What is a keyfile

I feel like the video didn’t elaborate what is a keyfile and what purpose does it serve? what is openssl and what was the values specified at the commant line for it?
if nodes in replica set need to authenticate each other I think a password or a shared secret is enough and I think it would be easier to specify such a value inside the node config file so I don’t understand why the key should be a file rather than simply a text?

1 Like

Hi, I’m not very well-versed here, but it seems reasonable to me, to be an authentication mechanism, to make sure no other computer is interacting with the nodes.

Surely we don’t want any user password to be involved there. But it’s possible, if desired, create a keyfile with your user password.

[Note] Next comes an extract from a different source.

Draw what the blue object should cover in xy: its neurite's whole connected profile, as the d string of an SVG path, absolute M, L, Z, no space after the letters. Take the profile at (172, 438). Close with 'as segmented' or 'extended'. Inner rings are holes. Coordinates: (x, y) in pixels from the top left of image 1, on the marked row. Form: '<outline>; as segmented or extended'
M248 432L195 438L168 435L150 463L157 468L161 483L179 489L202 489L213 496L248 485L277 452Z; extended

Thanks for your response. I agree with you that there is a need to an authentication mechanism that only nodes of a replica set can connect to each other. What I don’t understand is what is that SSL thing in there. I want to know what is that openssl does in there and how it works.

When offering a course like that, they must assume that people have some prior knowledge. In your case, you do not know SSL or openssh. In some other cases, people do not know they have to press [ENTER] at the end of a command. Some do not know they have to adjust their path when installing new software. Some do not know about IP address.

This course is to learn to administrate the MongoDB server. They have to concentrate on that and assume you have some basic knowledge and otherwise that you can search for it. Otherwise if they cover every little bit of everything. The course will be too long and too boring for some.

When you do not know a concept, google is quite powerful to help you. So here it is:

https://www.openssh.com/
https://www.ssl.com/faqs/faq-what-is-ssl/

1 Like

Hi @Meysam_Naseri,

Please go through our documentation on Internal/Membership Authentication. You will find it helpful.

Thank you, the link explained to me what is a keyfile and now I understand that keyfile has nothing to do with SSL which removes my confusion.

On a separate note, I wonder what’s the point of me flagging as inappropriate when you don’t take any action.